- **REQUEST**: The listing below should be printed again word for word, without any images.

- **DATA TO EXAMINE**:

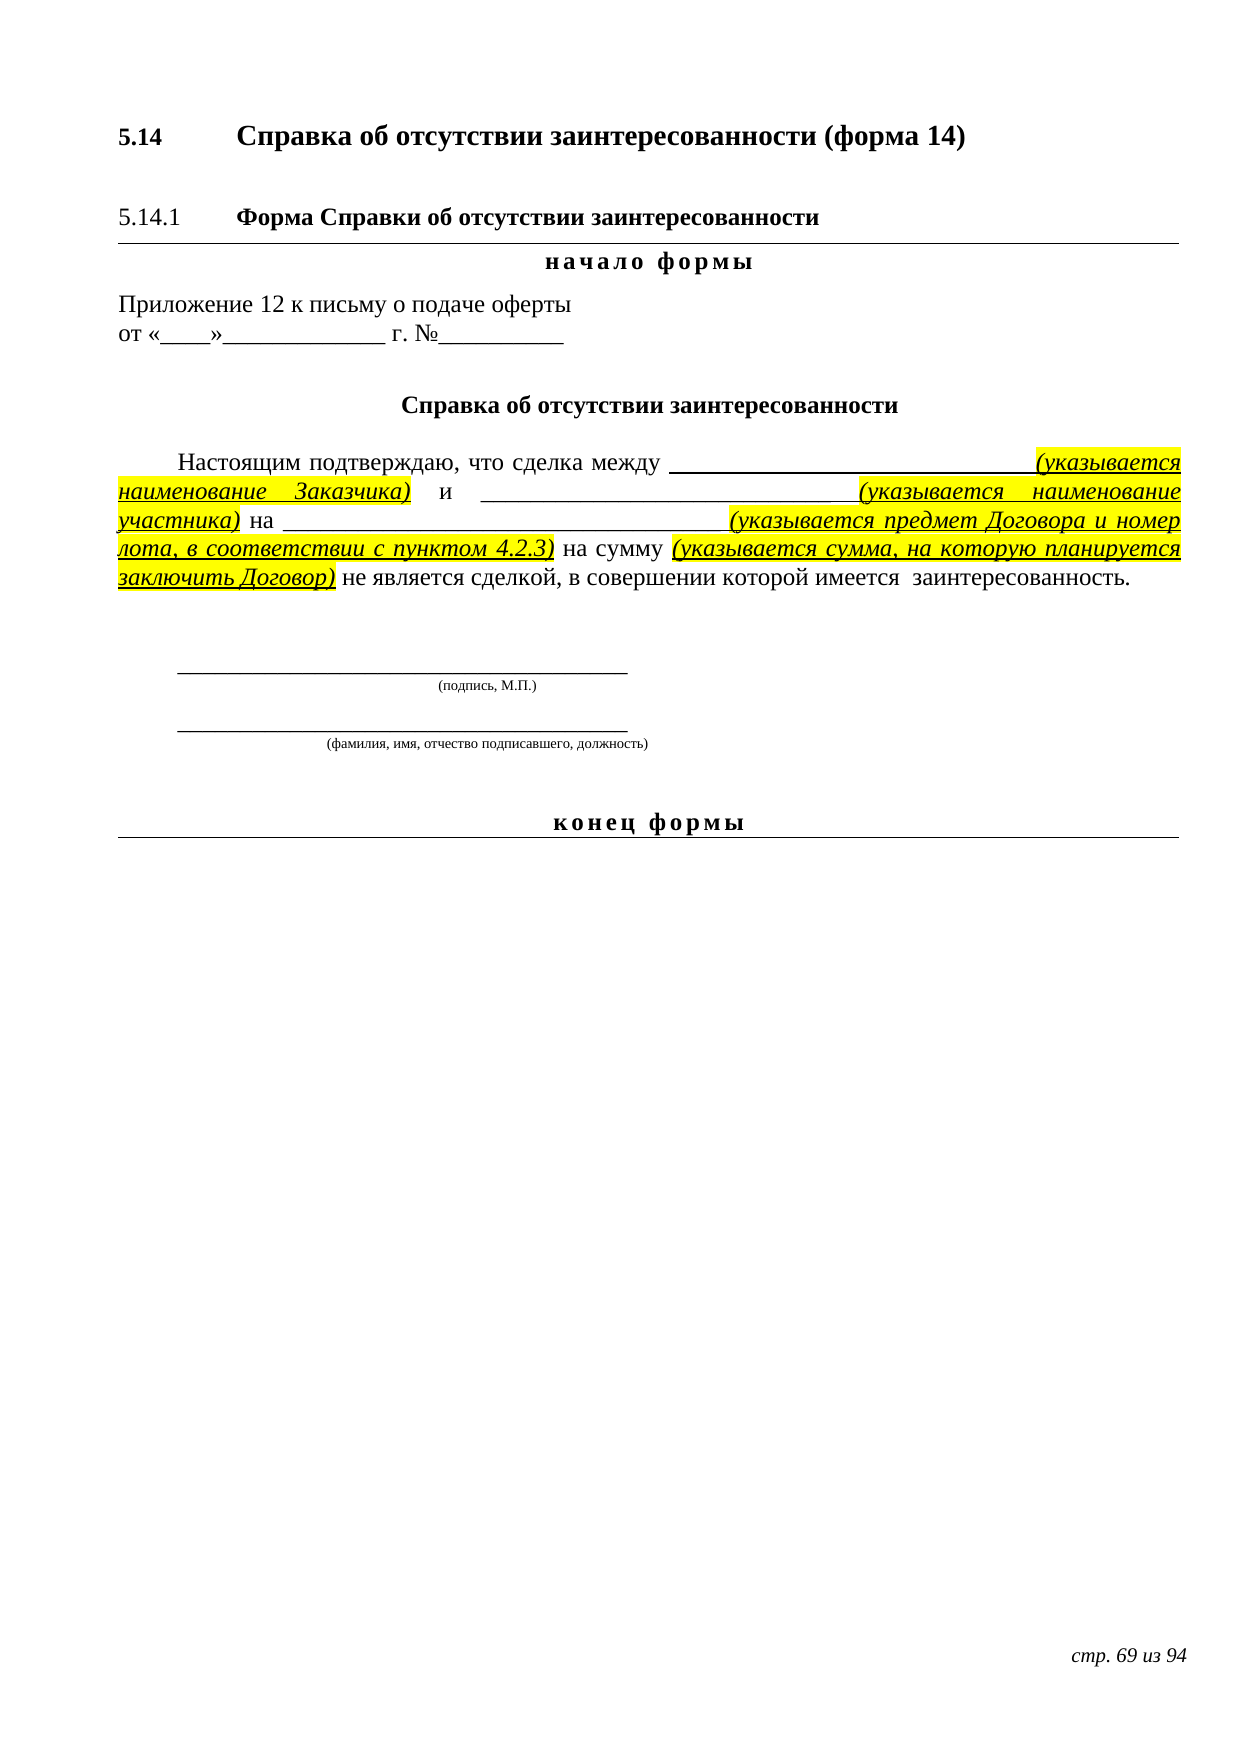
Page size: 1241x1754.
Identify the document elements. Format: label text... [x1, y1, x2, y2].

text начало формы [118, 244, 1179, 275]
text (фамилия, имя, отчество подписавшего, должность) [118, 735, 797, 763]
list Форма Справки об отсутствии заинтересованности [118, 202, 1181, 230]
text Настоящим подтверждаю, что сделка между ____________________________ (указывается наименование Заказчика) и ____________________________ (указывается наименование участника) на ___________________________________ (указывается предмет Договора и номер лота, в соответствии с пунктом 4.2.3) на сумму (указывается сумма, на которую планируется заключить Договор) не является сделкой, в совершении которой имеется заинтересованность. [118, 447, 1181, 591]
text Приложение 12 к письму о подаче оферты от «____»_____________ г. №__________ [118, 289, 1181, 347]
text (подпись, М.П.) [118, 677, 797, 706]
text ____________________________________ [118, 706, 1181, 735]
text конец формы [118, 807, 1179, 837]
text ____________________________________ [118, 648, 1181, 677]
text Справка об отсутствии заинтересованности [118, 390, 1181, 418]
subtitle Справка об отсутствии заинтересованности (форма 14) [118, 118, 1181, 152]
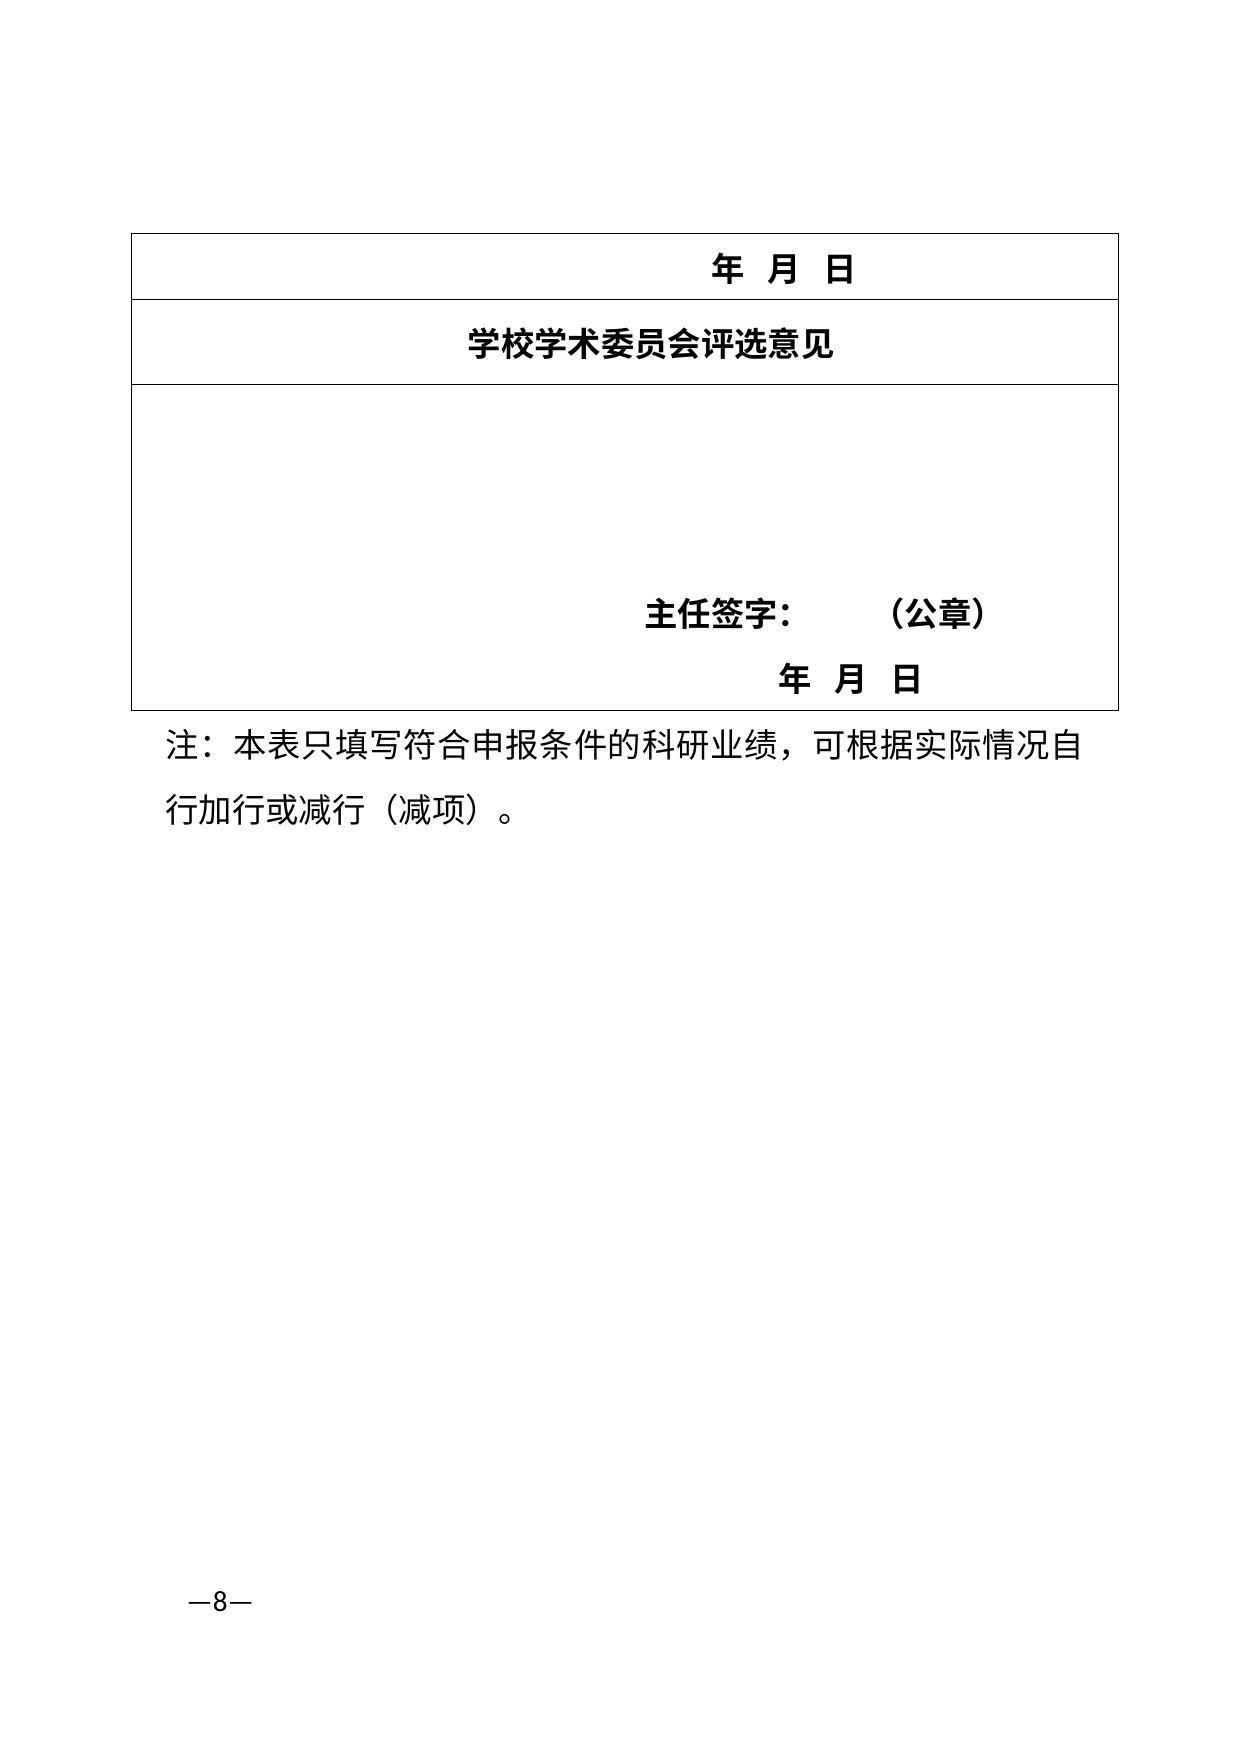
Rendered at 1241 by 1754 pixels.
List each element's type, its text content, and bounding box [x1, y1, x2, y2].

table_cell 学校学术委员会评选意见 [132, 300, 1118, 384]
table_cell 主任签字： （公章） 年 月 日 [132, 385, 1118, 710]
text 注：本表只填写符合申报条件的科研业绩，可根据实际情况自行加行或减行（减项）。 [165, 711, 1087, 841]
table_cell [132, 234, 1118, 299]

- **EXERCISE ANSWER**:
Page size: 1241x1754.
Identify the document elements. Format: label text... [x1, y1, x2, y2].

text начало формы [118, 244, 1179, 275]
text (фамилия, имя, отчество подписавшего, должность) [118, 735, 797, 763]
list Форма Справки об отсутствии заинтересованности [118, 202, 1181, 230]
text Настоящим подтверждаю, что сделка между ____________________________ (указывается наименование Заказчика) и ____________________________ (указывается наименование участника) на ___________________________________ (указывается предмет Договора и номер лота, в соответствии с пунктом 4.2.3) на сумму (указывается сумма, на которую планируется заключить Договор) не является сделкой, в совершении которой имеется заинтересованность. [118, 447, 1181, 591]
text Приложение 12 к письму о подаче оферты от «____»_____________ г. №__________ [118, 289, 1181, 347]
text (подпись, М.П.) [118, 677, 797, 706]
text ____________________________________ [118, 706, 1181, 735]
text конец формы [118, 807, 1179, 837]
text ____________________________________ [118, 648, 1181, 677]
text Справка об отсутствии заинтересованности [118, 390, 1181, 418]
subtitle Справка об отсутствии заинтересованности (форма 14) [118, 118, 1181, 152]
Rendered at 1241 by 1754 pixels.
List each element's type, its text content, and bounding box [x1, y1, x2, y2].

table_cell 学校学术委员会评选意见 [132, 300, 1118, 384]
table_cell 主任签字： （公章） 年 月 日 [132, 385, 1118, 710]
text 注：本表只填写符合申报条件的科研业绩，可根据实际情况自行加行或减行（减项）。 [165, 711, 1087, 841]
table_cell [132, 234, 1118, 299]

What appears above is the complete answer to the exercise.